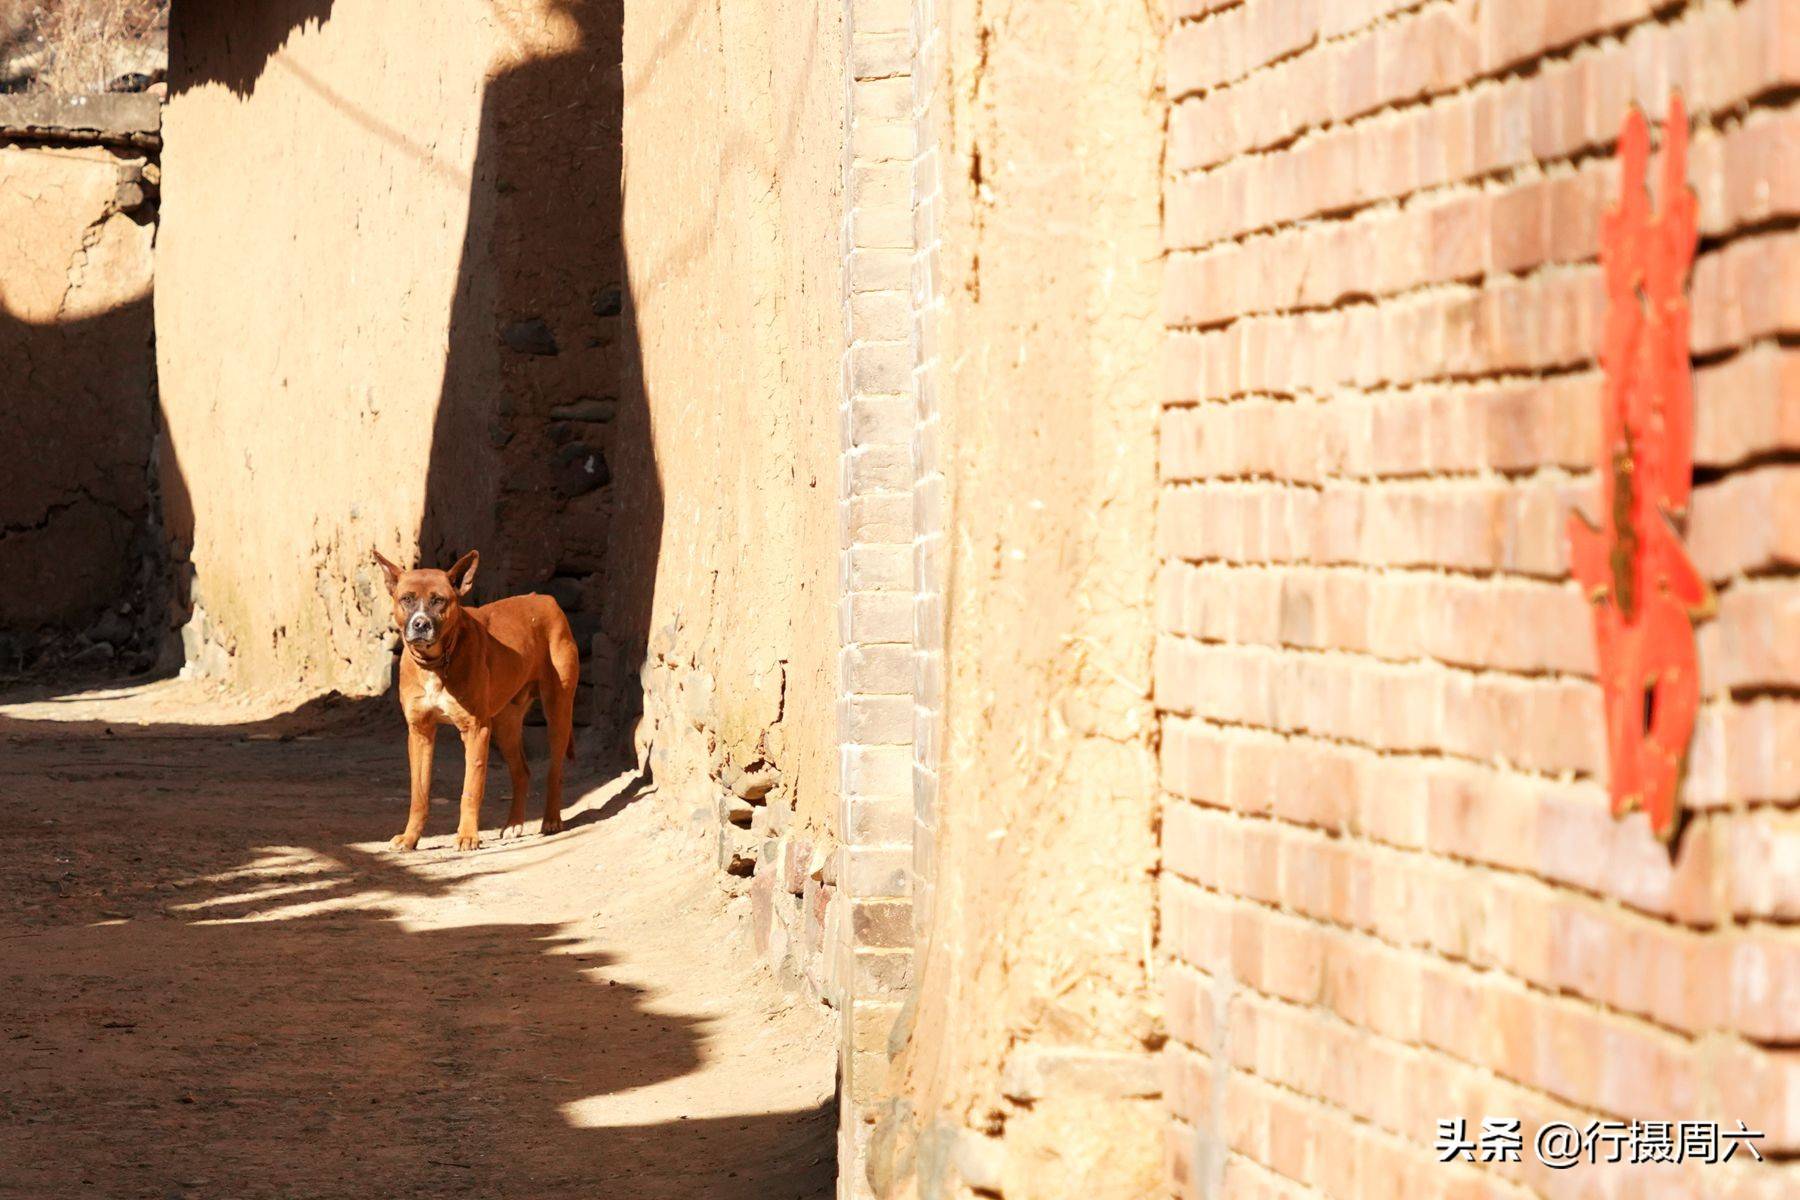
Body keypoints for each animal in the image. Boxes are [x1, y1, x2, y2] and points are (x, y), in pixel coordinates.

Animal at [370, 554, 579, 852]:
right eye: (407, 599)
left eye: (438, 600)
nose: (421, 624)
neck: (437, 664)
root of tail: (546, 599)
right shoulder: (420, 732)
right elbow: (419, 795)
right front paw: (410, 837)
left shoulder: (475, 730)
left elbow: (471, 789)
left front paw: (468, 835)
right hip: (505, 726)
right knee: (522, 772)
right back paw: (514, 823)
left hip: (558, 711)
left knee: (555, 771)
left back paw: (551, 819)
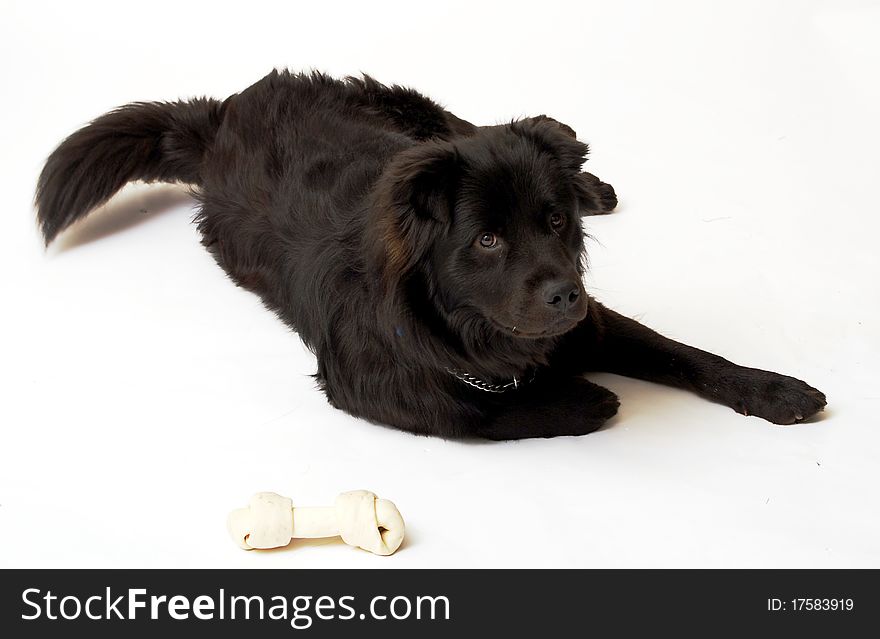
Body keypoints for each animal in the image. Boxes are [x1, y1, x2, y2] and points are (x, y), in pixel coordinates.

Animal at [37, 71, 828, 440]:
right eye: (487, 240)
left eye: (554, 222)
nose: (564, 292)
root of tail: (220, 116)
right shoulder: (370, 383)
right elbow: (477, 409)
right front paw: (584, 398)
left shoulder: (593, 324)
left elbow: (687, 354)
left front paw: (775, 390)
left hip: (421, 120)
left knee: (482, 125)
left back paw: (592, 178)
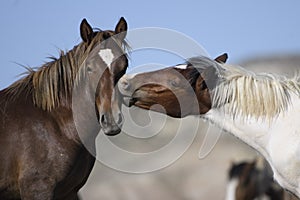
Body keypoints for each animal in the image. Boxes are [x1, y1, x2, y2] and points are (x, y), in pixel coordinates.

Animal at [0, 17, 129, 200]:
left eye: (124, 66)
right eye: (89, 68)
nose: (111, 121)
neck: (55, 122)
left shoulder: (69, 192)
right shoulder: (38, 189)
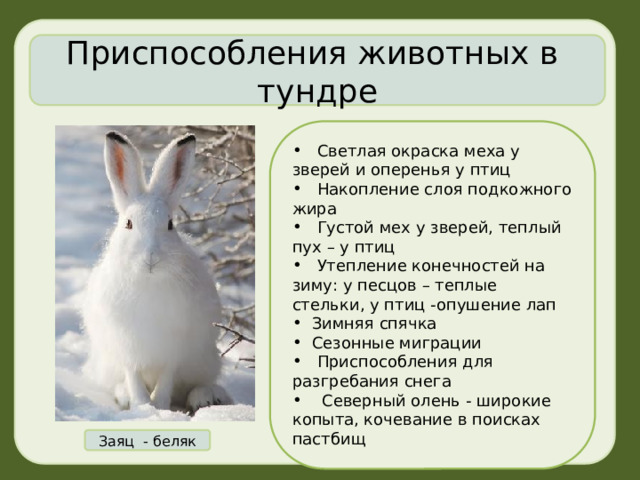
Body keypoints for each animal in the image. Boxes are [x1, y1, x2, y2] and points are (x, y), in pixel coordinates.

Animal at [82, 131, 229, 412]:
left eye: (170, 224)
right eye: (128, 224)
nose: (151, 257)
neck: (147, 281)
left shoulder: (173, 349)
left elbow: (166, 378)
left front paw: (158, 406)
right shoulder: (126, 348)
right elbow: (133, 376)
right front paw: (142, 406)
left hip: (205, 360)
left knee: (198, 384)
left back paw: (207, 397)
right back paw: (125, 397)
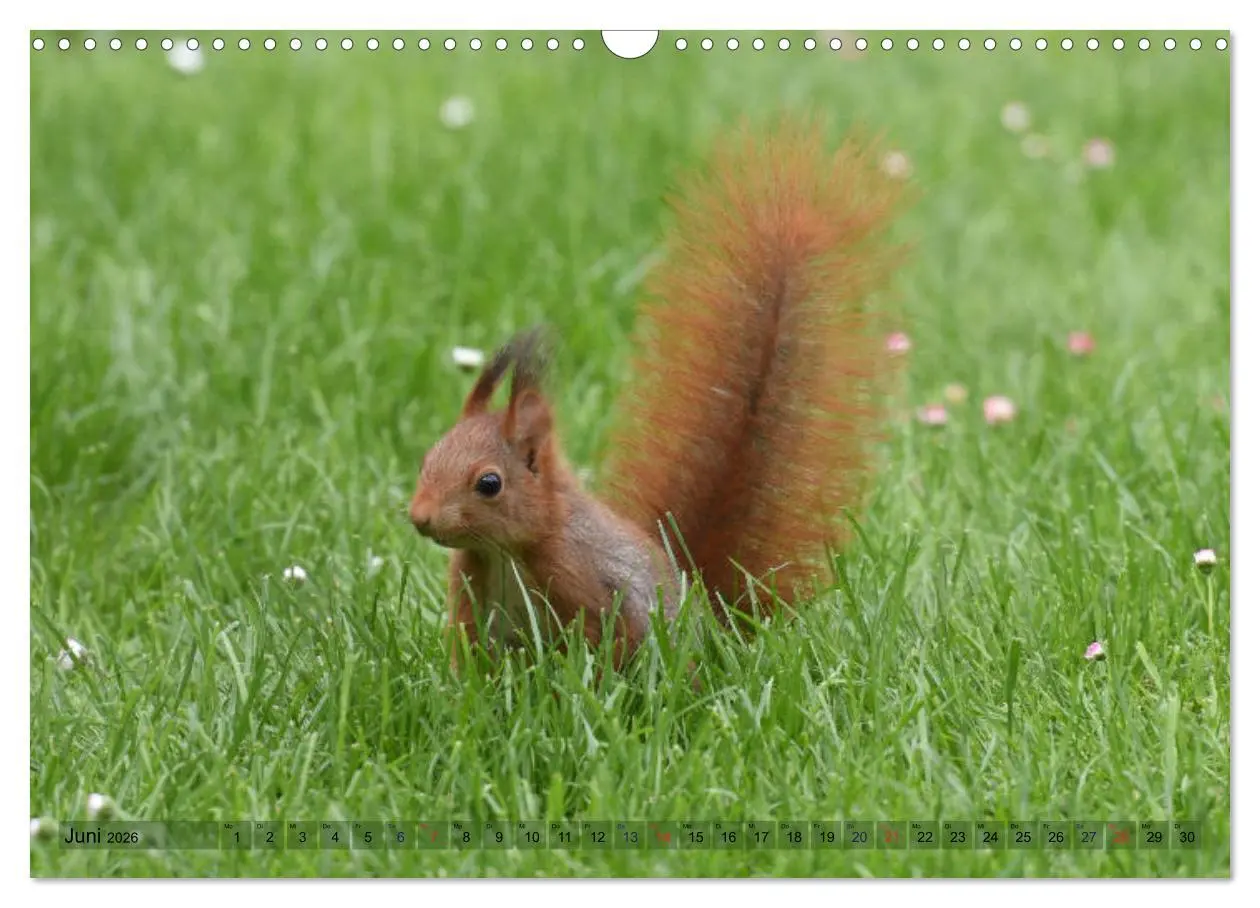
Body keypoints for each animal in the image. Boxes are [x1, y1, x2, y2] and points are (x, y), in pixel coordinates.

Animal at [409, 120, 907, 672]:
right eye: (426, 459)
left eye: (489, 484)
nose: (420, 517)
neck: (507, 551)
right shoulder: (473, 594)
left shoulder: (584, 581)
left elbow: (604, 641)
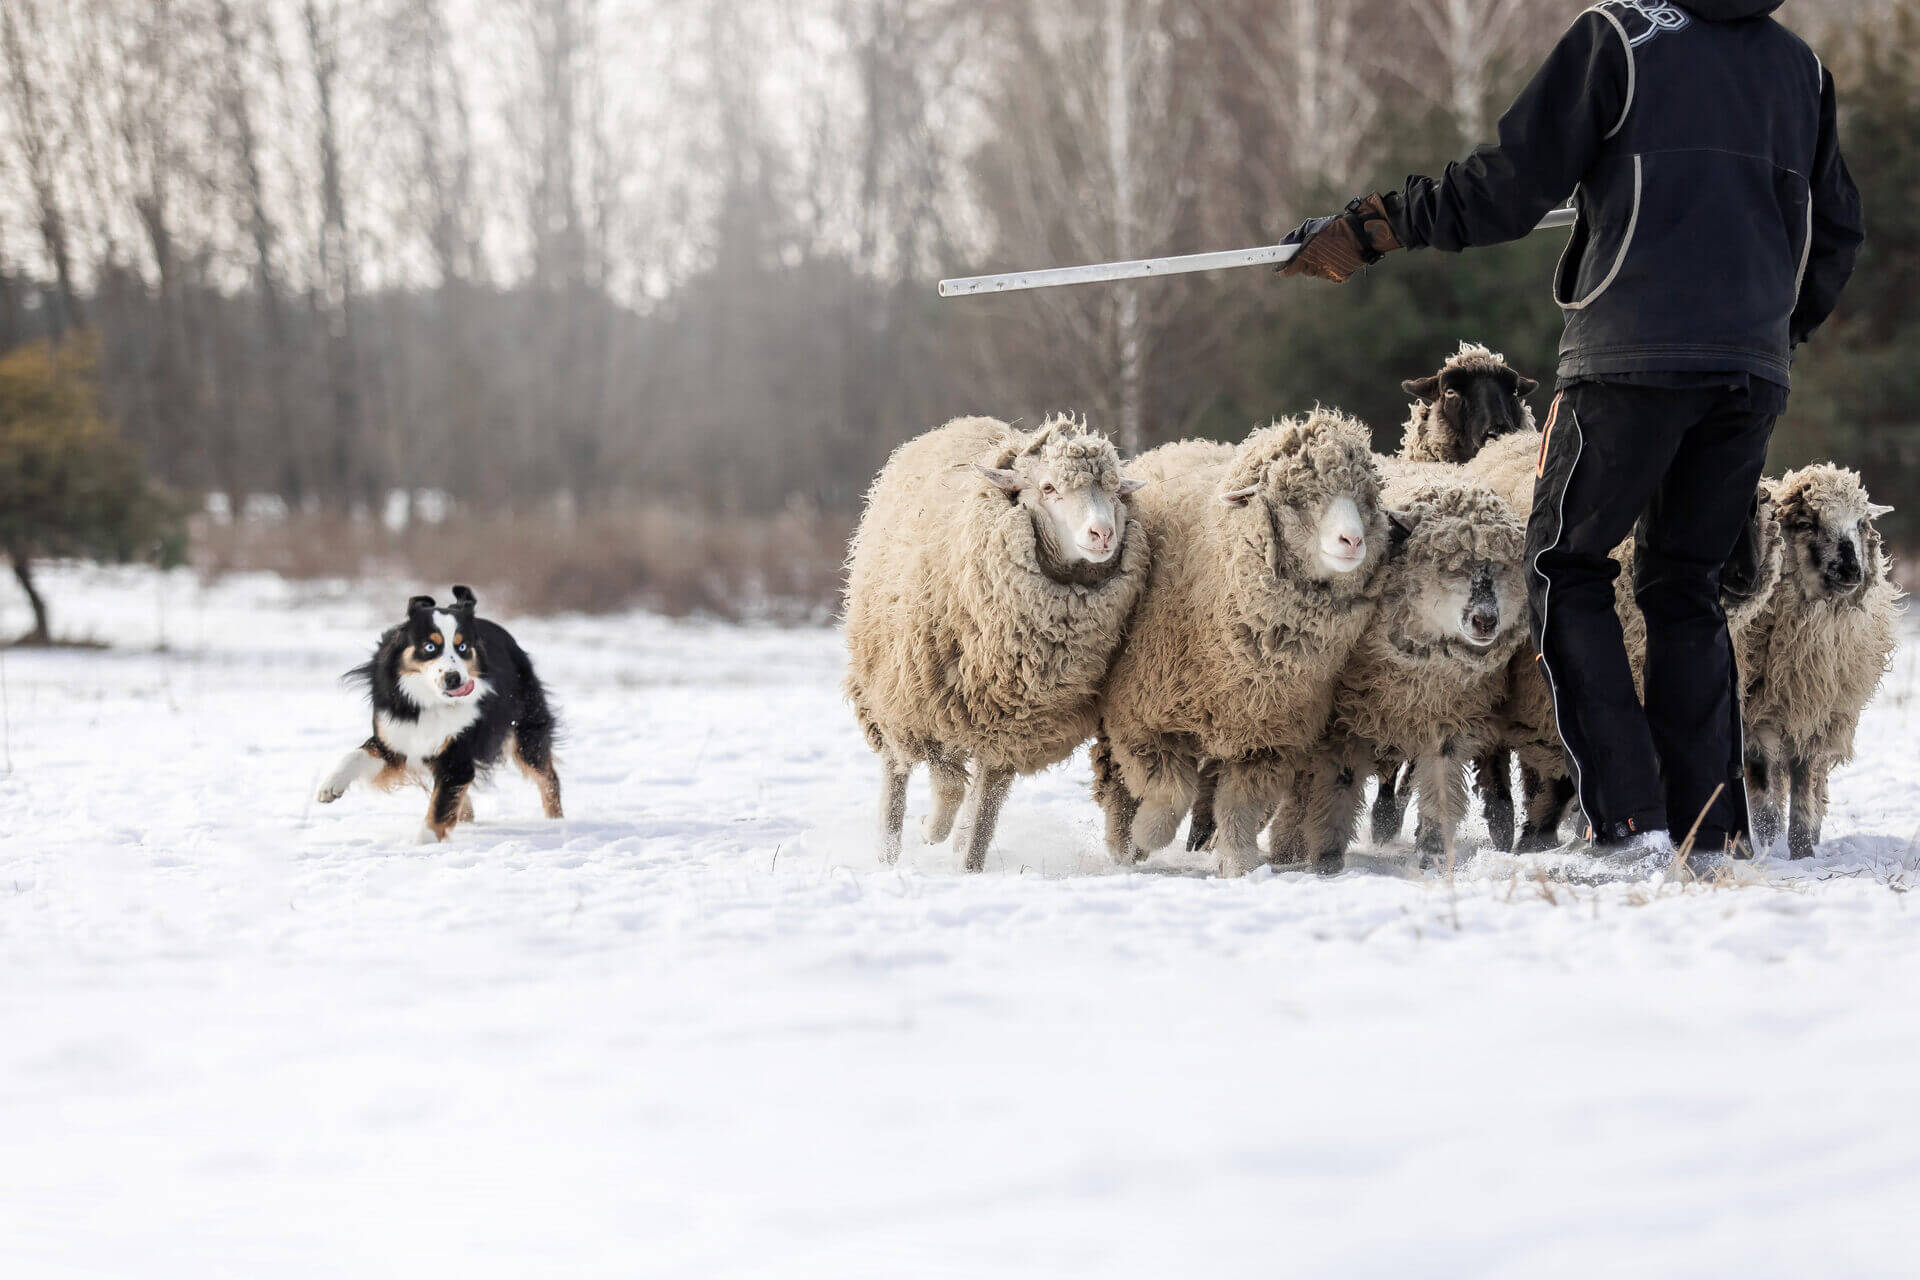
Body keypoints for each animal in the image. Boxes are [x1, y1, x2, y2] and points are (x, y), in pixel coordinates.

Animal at [316, 587, 560, 844]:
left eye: (462, 647)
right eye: (430, 647)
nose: (454, 679)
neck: (432, 702)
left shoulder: (457, 757)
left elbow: (440, 807)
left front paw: (425, 844)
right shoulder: (395, 740)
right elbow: (356, 755)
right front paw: (330, 787)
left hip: (526, 731)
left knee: (548, 777)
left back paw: (556, 822)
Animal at [837, 410, 1136, 871]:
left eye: (1112, 490)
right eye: (1048, 488)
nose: (1102, 534)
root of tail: (963, 421)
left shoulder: (1012, 728)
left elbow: (986, 806)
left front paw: (969, 864)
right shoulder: (922, 703)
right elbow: (940, 783)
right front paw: (922, 835)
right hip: (892, 687)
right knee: (900, 770)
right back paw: (895, 848)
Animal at [1090, 410, 1390, 882]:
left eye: (1365, 499)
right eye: (1296, 499)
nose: (1353, 541)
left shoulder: (1266, 740)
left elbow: (1239, 808)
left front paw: (1240, 865)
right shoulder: (1139, 720)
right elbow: (1171, 793)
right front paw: (1146, 836)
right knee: (1116, 783)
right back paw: (1124, 844)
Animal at [1743, 466, 1904, 855]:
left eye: (1860, 522)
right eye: (1805, 522)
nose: (1851, 572)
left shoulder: (1820, 711)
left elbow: (1806, 778)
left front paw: (1802, 848)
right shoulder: (1755, 711)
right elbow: (1761, 780)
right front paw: (1768, 842)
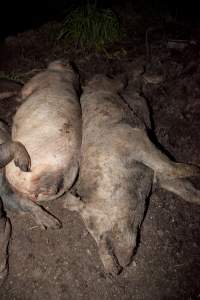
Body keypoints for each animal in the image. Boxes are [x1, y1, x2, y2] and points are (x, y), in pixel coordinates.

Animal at [63, 74, 200, 274]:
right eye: (95, 237)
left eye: (101, 230)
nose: (115, 270)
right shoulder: (153, 172)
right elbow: (175, 179)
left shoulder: (133, 140)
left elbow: (172, 172)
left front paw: (196, 170)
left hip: (112, 85)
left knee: (127, 82)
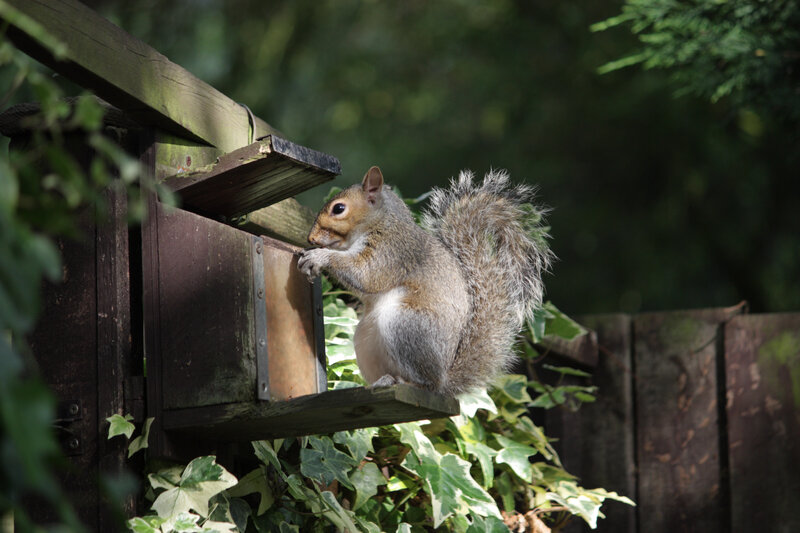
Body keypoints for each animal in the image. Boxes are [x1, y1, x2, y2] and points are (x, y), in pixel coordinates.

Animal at [297, 166, 551, 396]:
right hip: (365, 340)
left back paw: (408, 383)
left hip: (406, 324)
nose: (311, 238)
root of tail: (444, 381)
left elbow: (367, 274)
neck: (381, 222)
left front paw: (319, 257)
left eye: (339, 208)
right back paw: (381, 381)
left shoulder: (394, 251)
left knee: (425, 383)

● Exercise requirements:
From the line with "left elbow: (367, 274)" to the end of the listing above, set down every line exactly as it appears, both ends included.

● Response to the exercise:
left elbow: (367, 274)
neck: (381, 222)
left front paw: (319, 257)
left eye: (339, 208)
right back paw: (381, 381)
left shoulder: (394, 251)
left knee: (425, 383)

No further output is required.